_EXERCISE DESCRIPTION_
What is needed here is an exact repetition of the records below, beginning at the line that has "left hip: (899, 1058)" and stopping after the line that has "left wrist: (296, 310)".

Dataset items:
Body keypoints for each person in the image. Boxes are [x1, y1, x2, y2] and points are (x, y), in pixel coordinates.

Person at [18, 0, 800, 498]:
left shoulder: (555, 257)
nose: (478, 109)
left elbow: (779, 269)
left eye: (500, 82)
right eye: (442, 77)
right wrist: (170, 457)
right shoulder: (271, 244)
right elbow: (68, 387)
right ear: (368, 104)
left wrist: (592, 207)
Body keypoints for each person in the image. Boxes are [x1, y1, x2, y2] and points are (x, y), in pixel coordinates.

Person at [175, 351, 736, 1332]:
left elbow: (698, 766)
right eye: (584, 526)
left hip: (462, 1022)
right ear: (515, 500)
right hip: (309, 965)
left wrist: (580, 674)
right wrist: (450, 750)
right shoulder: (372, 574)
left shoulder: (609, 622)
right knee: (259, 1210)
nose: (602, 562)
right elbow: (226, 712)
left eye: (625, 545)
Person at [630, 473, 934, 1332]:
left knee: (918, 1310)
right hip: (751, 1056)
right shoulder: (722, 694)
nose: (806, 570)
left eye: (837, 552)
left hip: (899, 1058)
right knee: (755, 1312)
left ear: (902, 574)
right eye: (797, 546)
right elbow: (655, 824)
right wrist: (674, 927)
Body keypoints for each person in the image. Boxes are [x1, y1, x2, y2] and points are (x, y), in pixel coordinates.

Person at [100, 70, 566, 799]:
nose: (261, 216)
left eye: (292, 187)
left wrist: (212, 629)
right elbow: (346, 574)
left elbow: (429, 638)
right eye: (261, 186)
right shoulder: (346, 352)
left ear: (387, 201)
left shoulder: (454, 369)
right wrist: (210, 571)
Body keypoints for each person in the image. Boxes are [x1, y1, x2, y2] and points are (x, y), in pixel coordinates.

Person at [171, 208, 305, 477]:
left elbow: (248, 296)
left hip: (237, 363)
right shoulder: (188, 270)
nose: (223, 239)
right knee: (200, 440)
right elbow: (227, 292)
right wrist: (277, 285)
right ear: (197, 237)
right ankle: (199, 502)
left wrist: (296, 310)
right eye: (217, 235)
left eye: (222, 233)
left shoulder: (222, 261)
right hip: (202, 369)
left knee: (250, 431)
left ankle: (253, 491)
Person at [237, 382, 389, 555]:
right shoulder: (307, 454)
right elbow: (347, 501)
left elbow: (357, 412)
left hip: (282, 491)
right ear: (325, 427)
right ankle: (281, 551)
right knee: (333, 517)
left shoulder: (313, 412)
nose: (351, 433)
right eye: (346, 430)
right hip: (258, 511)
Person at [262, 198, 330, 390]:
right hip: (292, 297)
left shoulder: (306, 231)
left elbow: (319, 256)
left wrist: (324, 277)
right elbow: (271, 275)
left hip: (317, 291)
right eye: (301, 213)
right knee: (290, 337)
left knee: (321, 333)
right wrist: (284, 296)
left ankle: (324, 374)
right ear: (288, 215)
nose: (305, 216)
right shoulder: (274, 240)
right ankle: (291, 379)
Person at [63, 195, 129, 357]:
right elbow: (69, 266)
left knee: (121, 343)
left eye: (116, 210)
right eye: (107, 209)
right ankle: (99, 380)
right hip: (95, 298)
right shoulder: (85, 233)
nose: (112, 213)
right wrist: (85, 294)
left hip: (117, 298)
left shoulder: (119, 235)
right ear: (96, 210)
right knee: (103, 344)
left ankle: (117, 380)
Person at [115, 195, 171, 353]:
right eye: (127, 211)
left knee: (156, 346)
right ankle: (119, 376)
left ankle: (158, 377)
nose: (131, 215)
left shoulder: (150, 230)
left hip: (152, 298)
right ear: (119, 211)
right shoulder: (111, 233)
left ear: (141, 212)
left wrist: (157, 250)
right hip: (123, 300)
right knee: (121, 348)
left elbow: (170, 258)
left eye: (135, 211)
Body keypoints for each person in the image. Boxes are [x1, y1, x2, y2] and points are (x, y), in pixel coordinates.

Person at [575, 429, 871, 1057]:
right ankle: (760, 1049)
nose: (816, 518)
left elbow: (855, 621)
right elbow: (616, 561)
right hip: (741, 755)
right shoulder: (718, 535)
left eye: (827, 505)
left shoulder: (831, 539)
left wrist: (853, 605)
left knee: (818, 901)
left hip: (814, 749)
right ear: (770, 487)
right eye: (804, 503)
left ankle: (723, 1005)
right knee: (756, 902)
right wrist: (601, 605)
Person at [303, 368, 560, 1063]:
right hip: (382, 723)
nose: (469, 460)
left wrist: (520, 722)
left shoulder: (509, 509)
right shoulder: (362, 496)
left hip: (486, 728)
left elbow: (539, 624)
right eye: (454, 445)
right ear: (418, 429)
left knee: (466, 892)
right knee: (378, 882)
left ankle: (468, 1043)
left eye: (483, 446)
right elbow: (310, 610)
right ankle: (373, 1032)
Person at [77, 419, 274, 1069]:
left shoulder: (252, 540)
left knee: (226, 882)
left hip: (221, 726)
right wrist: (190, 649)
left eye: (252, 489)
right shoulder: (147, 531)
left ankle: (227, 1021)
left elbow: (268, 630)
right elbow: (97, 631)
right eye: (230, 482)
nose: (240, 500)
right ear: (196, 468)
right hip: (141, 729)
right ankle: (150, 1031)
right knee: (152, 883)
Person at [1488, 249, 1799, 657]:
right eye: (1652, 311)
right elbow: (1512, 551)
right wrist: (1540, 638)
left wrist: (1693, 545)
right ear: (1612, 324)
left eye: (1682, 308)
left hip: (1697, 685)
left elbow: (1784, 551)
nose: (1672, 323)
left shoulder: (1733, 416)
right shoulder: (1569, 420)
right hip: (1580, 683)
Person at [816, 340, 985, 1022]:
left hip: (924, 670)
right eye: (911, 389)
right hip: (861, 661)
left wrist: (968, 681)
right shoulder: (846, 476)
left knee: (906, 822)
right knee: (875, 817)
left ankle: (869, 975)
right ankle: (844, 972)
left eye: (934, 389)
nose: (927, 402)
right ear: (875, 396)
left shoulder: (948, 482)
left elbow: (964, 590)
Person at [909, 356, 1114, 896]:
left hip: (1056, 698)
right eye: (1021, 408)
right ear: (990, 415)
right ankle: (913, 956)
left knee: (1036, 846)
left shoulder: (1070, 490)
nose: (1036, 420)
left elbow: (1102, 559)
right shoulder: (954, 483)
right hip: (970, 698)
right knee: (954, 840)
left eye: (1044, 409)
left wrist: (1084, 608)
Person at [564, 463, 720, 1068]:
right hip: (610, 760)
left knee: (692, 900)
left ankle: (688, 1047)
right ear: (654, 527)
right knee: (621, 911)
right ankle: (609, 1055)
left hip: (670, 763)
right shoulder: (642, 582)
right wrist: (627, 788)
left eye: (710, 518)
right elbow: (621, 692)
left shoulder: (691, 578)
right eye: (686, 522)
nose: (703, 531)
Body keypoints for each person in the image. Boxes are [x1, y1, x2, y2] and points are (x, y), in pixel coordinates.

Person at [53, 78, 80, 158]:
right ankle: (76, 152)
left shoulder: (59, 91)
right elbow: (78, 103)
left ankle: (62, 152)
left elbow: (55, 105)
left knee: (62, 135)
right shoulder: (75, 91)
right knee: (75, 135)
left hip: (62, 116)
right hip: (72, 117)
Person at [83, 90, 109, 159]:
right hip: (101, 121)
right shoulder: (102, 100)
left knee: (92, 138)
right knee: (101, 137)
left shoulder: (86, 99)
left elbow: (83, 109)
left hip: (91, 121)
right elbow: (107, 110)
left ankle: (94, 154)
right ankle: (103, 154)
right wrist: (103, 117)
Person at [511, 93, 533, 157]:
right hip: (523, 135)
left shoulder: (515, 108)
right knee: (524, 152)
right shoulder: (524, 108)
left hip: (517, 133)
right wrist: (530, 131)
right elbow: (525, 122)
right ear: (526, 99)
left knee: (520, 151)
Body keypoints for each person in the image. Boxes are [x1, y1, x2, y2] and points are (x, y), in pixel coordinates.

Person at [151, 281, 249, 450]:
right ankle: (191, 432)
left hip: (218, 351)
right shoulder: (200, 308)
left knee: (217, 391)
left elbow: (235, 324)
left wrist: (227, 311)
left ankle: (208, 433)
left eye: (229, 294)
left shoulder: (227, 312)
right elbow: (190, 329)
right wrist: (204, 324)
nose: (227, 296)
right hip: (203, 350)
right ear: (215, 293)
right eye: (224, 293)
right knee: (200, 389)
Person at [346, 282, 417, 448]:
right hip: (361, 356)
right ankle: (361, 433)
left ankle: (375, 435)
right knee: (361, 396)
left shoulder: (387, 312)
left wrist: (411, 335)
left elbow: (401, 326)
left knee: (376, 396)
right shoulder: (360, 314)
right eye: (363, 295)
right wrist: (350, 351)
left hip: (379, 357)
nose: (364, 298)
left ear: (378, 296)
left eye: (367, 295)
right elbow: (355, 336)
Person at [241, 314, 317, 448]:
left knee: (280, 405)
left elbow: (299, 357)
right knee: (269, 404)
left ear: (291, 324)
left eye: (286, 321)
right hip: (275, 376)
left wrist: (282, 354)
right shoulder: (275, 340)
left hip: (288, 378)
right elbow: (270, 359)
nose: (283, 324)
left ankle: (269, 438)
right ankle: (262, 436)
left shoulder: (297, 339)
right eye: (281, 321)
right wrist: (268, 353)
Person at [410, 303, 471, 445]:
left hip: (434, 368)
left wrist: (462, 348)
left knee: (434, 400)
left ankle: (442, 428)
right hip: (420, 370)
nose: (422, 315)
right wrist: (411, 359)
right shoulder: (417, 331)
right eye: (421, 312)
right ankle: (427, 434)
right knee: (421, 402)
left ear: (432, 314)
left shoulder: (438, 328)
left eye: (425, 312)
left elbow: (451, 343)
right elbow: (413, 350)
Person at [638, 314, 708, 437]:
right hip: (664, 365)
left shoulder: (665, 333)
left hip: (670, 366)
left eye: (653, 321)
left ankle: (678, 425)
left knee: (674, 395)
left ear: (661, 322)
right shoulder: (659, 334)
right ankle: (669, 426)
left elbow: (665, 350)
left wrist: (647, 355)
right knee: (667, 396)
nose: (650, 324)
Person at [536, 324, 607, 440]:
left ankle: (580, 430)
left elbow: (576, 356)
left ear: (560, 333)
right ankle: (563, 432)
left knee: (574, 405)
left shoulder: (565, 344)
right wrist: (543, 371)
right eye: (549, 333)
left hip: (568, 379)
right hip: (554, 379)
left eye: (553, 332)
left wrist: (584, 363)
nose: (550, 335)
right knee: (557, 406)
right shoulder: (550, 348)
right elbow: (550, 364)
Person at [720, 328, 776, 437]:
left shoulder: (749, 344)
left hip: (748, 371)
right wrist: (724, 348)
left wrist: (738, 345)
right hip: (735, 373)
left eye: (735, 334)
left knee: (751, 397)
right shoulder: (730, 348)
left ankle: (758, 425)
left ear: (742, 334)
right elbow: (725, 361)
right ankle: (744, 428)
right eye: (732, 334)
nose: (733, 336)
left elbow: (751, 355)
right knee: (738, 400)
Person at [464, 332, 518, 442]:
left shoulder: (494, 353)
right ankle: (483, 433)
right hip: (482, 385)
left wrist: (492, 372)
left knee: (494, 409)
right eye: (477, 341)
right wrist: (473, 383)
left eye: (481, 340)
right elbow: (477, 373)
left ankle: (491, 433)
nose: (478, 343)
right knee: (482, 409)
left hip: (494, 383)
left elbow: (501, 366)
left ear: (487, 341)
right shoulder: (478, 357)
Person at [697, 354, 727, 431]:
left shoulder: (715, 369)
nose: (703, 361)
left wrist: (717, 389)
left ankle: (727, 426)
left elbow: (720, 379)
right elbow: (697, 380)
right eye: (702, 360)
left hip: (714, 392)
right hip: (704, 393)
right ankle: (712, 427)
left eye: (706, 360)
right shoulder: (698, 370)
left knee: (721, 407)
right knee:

_THE ANSWER_
left hip: (899, 1058)
right knee: (755, 1312)
left ear: (902, 574)
right eye: (797, 546)
right elbow: (655, 824)
right wrist: (674, 927)
Body keypoints for each person in the image. Boxes are [x1, y1, x2, y2] and points are (x, y), in pixel coordinates.

Person at [100, 70, 566, 799]:
nose: (261, 216)
left eye: (292, 187)
left wrist: (212, 629)
right elbow: (346, 574)
left elbow: (429, 638)
right eye: (261, 186)
right shoulder: (346, 352)
left ear: (387, 201)
left shoulder: (454, 369)
right wrist: (210, 571)
Body keypoints for each person in the image. Boxes are [x1, y1, x2, y2] and points are (x, y), in pixel coordinates.

Person at [171, 208, 305, 477]:
left elbow: (248, 296)
left hip: (237, 363)
right shoulder: (188, 270)
nose: (223, 239)
right knee: (200, 440)
right elbow: (227, 292)
right wrist: (277, 285)
right ear: (197, 237)
right ankle: (199, 502)
left wrist: (296, 310)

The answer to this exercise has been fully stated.